# Required work:
a - Answer these questions using the piece on practice and TED talks:
(i) How many hours of practice do some say a craft takes?
(ii) What does TED have to help its speakers get ready?
(iii) How long do TED speakers prepare for their talks?
b - From the piece on practice and TED talks, write out the part starting with "Most people would" and going on through "prepare for months.".
c - Pick up the piece on practice and TED talks right after its last sentence and write what comes next.

*** Excerpt ***

And I’m not cherry-picking examples here. Every craft requires tons of deliberate practice. I don’t know how many hours, some say it’s 10,000. No matter what type, overperformers always practice more than underperformers. The right kind of practice at least.
I challenge you to find a skill that is better done with little practice.
If that’s true, why are case interviews so special in the sense that preparation hurts? Is solving business problems in a structured way such a bizarre skill that practicing just one or two hours per day might be harmful to your performance?
Or could it be that these “experts” don’t know jack of what they’re talking about?
How to give a speech at TED (and how this is similar to your case interview prep)
Most people would rank giving a TED talk in the original conference a pretty high-stakes event in their lives. You’re showing your life’s work to the world. Plus, almost everyone is terrified of public speaking.
For me, the most incredible thing about TED is that everyone speaks so damn well. It seems they’re all natural public speakers. But could that be the case? They’re such a diverse group of top scientists, activists, public servants, technologists etc. It’s unlikely that all top people in their field are also great at public speaking.
Well, it turns out TED has a team that teaches these speakers how to prepare for their speech. And because it’s a high stakes moment in their careers, they prepare for months.

*** Dataset extract ***

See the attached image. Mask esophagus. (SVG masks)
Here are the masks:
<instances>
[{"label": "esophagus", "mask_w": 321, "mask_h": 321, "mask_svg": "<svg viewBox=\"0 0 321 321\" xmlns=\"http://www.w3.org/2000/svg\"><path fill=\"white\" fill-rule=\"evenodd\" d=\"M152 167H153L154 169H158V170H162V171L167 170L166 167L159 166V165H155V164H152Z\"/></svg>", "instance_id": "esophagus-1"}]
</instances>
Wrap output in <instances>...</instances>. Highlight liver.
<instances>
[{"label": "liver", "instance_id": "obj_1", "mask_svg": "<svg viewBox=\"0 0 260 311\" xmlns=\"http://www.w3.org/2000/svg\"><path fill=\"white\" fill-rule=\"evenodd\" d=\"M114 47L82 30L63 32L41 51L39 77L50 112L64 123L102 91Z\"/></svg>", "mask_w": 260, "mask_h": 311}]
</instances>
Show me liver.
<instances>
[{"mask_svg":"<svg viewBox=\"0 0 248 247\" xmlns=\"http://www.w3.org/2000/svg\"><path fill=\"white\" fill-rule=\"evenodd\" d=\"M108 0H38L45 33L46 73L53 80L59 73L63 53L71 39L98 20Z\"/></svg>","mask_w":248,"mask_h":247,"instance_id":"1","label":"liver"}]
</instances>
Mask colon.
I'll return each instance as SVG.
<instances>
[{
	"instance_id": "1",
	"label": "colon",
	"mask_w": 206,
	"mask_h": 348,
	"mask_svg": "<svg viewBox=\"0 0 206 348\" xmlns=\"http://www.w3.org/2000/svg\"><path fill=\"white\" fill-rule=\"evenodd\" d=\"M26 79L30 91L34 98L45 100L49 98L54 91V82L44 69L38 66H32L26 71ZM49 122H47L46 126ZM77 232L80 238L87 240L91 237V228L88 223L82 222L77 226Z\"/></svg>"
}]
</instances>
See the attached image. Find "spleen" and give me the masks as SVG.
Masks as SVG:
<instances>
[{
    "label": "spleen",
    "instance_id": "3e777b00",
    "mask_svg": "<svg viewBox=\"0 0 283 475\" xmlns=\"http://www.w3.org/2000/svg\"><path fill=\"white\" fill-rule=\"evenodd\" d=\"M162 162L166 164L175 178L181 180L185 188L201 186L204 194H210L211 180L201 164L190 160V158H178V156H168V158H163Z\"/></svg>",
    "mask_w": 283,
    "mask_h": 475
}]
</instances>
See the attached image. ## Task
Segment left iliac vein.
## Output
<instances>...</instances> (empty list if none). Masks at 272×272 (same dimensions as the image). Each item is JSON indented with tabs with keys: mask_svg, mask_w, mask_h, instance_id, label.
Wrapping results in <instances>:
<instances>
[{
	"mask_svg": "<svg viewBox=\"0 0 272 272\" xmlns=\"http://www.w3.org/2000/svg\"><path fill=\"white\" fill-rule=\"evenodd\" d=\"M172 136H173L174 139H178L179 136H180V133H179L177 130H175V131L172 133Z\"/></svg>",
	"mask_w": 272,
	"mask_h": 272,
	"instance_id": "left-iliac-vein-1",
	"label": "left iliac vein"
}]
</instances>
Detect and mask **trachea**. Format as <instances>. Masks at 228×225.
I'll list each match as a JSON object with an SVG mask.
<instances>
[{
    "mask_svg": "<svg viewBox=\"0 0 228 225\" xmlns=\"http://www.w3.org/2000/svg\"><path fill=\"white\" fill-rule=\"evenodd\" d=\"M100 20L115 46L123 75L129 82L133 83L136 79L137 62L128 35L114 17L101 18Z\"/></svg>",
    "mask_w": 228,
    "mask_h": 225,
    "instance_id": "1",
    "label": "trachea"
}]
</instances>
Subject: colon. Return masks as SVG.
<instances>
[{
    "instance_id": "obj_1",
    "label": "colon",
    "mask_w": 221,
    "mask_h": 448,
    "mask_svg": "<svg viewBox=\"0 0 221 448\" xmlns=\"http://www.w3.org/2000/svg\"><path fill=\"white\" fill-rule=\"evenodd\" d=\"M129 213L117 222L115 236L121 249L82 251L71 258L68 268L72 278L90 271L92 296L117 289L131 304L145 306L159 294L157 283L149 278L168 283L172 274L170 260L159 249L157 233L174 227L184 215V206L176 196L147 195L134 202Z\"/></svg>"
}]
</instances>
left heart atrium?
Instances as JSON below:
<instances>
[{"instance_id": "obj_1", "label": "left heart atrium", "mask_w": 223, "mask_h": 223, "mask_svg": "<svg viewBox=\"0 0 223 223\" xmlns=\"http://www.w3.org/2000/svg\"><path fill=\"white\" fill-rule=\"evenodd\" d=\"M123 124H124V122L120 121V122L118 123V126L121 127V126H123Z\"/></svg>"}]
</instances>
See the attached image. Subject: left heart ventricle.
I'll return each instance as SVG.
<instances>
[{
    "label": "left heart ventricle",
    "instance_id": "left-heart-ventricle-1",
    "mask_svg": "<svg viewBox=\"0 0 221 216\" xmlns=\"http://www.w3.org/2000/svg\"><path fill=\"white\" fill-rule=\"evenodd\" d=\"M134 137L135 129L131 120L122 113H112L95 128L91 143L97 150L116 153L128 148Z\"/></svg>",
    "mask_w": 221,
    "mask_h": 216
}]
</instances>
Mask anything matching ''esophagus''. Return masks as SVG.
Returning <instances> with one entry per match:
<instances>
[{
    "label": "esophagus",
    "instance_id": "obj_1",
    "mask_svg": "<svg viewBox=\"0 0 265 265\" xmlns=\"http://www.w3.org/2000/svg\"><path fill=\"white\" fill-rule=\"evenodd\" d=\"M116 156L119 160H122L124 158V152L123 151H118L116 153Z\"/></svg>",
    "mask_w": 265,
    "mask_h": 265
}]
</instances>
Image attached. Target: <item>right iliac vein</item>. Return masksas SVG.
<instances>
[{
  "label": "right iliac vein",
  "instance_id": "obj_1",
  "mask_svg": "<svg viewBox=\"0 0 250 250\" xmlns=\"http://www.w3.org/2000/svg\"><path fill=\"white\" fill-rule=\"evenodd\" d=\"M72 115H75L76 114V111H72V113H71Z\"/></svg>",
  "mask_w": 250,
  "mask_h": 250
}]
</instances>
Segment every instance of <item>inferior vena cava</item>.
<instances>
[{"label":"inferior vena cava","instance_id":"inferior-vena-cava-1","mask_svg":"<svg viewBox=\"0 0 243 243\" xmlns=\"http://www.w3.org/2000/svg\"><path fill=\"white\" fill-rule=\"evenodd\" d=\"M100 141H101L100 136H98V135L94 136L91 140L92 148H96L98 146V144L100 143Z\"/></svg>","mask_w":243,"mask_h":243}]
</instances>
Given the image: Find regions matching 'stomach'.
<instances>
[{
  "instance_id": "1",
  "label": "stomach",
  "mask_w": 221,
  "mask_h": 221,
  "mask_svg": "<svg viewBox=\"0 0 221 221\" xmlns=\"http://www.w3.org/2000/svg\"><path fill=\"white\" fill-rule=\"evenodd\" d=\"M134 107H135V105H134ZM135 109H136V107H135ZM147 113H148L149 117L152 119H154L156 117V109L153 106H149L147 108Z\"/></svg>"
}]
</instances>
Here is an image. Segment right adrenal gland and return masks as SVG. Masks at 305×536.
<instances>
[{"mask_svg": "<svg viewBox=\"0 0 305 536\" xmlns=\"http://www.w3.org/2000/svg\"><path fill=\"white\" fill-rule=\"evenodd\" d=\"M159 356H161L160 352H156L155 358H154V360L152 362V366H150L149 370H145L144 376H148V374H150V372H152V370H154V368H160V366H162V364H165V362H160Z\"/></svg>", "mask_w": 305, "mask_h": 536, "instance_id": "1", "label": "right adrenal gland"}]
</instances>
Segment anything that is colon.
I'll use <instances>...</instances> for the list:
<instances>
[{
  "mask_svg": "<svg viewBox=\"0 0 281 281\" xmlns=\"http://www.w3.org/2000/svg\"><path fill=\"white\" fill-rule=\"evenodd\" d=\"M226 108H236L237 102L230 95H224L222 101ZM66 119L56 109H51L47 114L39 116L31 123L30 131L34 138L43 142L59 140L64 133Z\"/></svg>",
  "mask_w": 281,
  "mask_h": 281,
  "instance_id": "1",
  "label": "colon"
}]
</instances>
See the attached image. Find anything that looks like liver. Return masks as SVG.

***

# Answer list:
a -
(i) 10,000 hours.
(ii) A team that teaches speakers how to prepare for their speech.
(iii) For months.

b -
Most people would rank giving a TED talk in the original conference a pretty high-stakes event in their lives. You’re showing your life’s work to the world. Plus, almost everyone is terrified of public speaking.
For me, the most incredible thing about TED is that everyone speaks so damn well. It seems they’re all natural public speakers. But could that be the case? They’re such a diverse group of top scientists, activists, public servants, technologists etc. It’s unlikely that all top people in their field are also great at public speaking.
Well, it turns out TED has a team that teaches these speakers how to prepare for their speech. And because it’s a high stakes moment in their careers, they prepare for months.

c -
One of my favorite bloggers has written a hilarious description of how it is to prepare to one of those. Here are a couple things he had to say about how to give a flawless TED talk:
He says there are three methods to do a speech: to wing it, to talk through a set structure and to follow an exact script. He also says that the last method has nuances based on how much you’ve memorized the script. The methods to the right are better planned but also take more preparation work.
Now, the interesting thing is in this second chart: there are two methods that are better than the others when giving an important speech. If the speech is important but not life-changing (such as a university presentation or a weekly meeting with your boss), you should talk through a set structure.
However, to give the best speech possible (the kind you expect from a TED talk) you need to have the deepest level of memorization possible. That’s method 3C, the realm of subconscious memory (the kind of effortless recall you have when singing the “Happy Birthday” song).
If you are to read a script or barely memorize the speech, it is better to just talk through a structure as you will sound more natural.
But if you memorize the speech at a root level, you will sound natural. That’s what actors do – they’ve memorized it so deep that they’re not making effort to recall.
What this means is that, to give a speech, it is better to either prepare A LOT or very little (just to have a structure to talk). Roughly memorizing is worse than doing less work and talking through a basic structure.
But rough memorization is a necessary step if your goal is to reach the kind of subconscious memorization all TED speakers achieve before their talks.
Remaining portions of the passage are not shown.